Following the dictates of etiquette, I warmed my nose.
It was nine-twenty, and we were both sporting satisfied Toby-class grins by the time we coasted down Topanga Canyon Boulevard toward the sea. As we hit the Pacific Coast Highway an offshore breeze kicked up, right on cue, fracturing the sunlit ocean skin into a tangled riot of scattered light. Two surfers slid gracefully down the smooth slope of a single wave.
The PCH was clogged with the usual rush-hour glut, a ten-mile-long line of cars two abreast, their drivers staring straight ahead at the rear end of the car in front, ignoring the hypnotic blue expanse of the Pacific, minds full of columns of figures, morning meetings, and the possibility of a pink slip at the end of the day.

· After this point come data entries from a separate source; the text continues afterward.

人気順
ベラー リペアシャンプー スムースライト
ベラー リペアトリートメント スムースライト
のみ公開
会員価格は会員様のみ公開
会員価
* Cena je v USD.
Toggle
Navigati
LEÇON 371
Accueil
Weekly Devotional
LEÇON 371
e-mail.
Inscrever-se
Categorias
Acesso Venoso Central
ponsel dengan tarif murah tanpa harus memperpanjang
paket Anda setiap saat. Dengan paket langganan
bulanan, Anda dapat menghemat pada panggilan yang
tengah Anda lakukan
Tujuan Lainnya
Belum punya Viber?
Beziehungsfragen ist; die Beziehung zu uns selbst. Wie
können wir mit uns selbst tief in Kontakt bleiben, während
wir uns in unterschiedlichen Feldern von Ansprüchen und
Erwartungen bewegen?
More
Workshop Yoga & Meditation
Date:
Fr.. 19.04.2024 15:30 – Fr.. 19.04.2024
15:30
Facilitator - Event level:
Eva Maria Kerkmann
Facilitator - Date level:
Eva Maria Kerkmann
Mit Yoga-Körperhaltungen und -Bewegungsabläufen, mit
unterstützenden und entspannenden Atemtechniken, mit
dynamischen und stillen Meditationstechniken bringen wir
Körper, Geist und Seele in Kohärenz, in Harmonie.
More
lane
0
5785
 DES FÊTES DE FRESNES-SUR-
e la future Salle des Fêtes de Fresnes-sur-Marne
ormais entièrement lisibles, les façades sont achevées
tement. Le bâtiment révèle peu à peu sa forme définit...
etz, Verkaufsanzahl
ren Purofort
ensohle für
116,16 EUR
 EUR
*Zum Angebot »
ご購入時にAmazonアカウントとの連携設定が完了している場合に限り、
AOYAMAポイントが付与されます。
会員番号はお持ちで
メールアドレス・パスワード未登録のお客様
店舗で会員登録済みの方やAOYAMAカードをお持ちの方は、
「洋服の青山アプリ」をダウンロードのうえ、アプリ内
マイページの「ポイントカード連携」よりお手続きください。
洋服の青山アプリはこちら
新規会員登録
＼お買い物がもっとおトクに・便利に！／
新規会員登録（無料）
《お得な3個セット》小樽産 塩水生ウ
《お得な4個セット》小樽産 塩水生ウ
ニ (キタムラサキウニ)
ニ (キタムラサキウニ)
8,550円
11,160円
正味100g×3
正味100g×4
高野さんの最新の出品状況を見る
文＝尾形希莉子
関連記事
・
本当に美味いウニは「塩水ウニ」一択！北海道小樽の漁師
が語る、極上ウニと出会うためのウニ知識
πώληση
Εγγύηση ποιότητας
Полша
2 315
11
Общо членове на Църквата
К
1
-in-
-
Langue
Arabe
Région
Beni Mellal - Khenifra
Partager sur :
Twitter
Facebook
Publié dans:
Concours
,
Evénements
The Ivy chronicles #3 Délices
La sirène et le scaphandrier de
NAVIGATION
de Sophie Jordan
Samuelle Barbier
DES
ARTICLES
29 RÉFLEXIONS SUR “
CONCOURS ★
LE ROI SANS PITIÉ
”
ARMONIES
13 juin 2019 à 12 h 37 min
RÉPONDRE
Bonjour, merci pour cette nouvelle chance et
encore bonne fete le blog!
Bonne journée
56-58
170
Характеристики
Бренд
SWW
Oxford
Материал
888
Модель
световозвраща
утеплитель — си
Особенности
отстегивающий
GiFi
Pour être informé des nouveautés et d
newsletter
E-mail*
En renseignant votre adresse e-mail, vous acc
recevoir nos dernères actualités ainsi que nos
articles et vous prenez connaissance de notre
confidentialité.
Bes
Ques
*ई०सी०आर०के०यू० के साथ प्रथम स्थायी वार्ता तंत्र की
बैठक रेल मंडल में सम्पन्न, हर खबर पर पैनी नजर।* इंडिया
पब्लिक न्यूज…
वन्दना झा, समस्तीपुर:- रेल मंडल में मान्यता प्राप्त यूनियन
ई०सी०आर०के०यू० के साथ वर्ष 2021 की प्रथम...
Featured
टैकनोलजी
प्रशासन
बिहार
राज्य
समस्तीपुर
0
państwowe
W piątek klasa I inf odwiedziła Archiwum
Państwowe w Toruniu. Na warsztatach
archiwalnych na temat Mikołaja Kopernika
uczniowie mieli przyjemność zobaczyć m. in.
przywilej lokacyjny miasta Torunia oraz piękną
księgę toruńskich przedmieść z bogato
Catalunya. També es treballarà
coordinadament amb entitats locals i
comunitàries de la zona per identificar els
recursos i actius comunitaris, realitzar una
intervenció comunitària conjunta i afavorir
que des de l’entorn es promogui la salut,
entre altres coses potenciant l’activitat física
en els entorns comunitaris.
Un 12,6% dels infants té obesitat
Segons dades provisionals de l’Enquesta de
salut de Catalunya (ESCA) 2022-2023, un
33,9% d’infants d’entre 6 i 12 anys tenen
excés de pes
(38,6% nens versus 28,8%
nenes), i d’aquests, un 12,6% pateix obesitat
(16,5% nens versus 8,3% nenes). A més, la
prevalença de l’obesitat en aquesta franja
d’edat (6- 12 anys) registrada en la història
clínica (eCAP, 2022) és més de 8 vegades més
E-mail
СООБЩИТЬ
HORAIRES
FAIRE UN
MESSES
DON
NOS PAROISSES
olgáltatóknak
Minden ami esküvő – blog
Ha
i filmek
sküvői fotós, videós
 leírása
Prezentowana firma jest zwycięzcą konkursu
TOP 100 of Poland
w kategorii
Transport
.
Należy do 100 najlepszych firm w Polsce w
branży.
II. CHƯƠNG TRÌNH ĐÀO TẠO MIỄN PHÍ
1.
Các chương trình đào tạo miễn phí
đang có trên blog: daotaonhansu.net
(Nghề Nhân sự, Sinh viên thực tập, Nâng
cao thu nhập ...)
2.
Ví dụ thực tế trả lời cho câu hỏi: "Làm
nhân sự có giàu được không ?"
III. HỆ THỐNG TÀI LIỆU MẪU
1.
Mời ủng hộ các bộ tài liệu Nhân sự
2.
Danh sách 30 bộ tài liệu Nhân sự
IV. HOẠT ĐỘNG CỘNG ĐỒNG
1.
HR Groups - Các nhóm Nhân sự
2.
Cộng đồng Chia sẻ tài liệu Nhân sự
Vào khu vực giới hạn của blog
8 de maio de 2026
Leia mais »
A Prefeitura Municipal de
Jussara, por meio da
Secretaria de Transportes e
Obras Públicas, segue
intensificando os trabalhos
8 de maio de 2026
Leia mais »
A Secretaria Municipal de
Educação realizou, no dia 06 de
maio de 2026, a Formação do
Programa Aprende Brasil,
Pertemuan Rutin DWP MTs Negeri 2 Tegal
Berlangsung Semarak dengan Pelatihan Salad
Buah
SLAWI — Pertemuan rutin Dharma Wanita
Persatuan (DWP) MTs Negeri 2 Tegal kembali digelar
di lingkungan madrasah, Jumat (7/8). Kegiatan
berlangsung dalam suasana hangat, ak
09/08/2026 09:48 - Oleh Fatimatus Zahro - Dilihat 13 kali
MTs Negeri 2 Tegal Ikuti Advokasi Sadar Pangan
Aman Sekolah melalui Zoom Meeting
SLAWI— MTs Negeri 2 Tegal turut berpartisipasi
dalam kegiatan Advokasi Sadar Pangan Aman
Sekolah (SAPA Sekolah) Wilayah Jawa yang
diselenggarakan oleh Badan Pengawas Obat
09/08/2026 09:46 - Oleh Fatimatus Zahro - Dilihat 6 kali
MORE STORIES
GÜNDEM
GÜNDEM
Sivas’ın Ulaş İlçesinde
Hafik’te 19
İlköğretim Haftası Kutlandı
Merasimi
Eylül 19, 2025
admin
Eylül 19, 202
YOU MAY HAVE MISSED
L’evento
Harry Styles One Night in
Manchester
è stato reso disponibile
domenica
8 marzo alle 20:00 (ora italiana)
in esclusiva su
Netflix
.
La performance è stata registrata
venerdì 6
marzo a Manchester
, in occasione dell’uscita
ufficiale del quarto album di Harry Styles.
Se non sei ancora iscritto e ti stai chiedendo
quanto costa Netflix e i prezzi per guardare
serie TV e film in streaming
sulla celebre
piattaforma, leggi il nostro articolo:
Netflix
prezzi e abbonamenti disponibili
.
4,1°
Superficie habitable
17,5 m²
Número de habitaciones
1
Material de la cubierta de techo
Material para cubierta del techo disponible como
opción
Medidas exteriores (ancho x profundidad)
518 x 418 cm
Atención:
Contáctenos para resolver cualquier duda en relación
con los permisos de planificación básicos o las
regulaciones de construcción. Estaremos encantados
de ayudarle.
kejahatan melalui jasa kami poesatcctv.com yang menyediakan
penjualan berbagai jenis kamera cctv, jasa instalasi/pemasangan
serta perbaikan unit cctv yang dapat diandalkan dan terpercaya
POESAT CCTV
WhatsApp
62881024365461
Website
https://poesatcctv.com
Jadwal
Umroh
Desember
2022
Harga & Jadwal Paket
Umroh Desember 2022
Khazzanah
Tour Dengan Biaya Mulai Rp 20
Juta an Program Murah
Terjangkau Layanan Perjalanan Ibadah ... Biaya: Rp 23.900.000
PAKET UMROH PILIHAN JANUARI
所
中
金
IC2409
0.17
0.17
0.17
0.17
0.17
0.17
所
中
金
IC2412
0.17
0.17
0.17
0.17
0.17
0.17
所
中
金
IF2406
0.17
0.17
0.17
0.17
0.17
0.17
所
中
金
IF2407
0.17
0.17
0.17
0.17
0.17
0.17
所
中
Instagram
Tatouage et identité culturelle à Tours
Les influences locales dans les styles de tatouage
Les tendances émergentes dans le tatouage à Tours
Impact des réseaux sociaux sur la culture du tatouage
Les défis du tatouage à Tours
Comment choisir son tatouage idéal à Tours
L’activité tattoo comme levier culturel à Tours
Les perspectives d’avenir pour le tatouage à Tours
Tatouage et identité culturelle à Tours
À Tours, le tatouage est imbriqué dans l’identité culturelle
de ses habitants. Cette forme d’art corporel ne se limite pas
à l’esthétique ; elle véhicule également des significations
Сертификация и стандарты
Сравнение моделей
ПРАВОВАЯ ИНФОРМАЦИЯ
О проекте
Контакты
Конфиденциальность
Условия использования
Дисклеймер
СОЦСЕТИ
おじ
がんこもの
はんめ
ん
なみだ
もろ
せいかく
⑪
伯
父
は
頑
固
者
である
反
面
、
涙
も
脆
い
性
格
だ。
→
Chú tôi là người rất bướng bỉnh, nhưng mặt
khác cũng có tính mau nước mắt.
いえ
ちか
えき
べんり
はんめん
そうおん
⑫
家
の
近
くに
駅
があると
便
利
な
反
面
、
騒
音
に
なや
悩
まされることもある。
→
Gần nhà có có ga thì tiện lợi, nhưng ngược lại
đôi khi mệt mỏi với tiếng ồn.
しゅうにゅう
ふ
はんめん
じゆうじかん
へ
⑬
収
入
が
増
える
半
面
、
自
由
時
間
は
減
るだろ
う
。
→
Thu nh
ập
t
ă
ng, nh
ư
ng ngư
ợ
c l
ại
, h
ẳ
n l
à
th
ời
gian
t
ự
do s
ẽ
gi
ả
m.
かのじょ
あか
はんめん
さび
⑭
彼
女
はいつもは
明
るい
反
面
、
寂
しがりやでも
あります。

"Where are they all going?" Nana said, surveying the traffic. "Why don't they just stay here? Why don't we just stay here?"
"They've got things to do," I said as the light changed and I eased Alice out into the left-hand lane heading south. "Money to make, promises to keep. Miles to go before they sleep."
"I know that one," she said. "That poet with all the white hair."
"Kris Kringle?"
"Something like that, something about winter." She was wearing white shorts that had miraculously materialized from her purse and one of my shirts, so big on her that its shoulders hung to her elbows. Her hipbones jutted beneath the belt loops of the shorts. A wisp of black hair, still damp from her, or our, shower, was plastered to her cheek, nestled into the curved shadow below her cheekbone. I reached over and gently lifted it loose. It promptly fell back into precisely the same place. It knew where it belonged.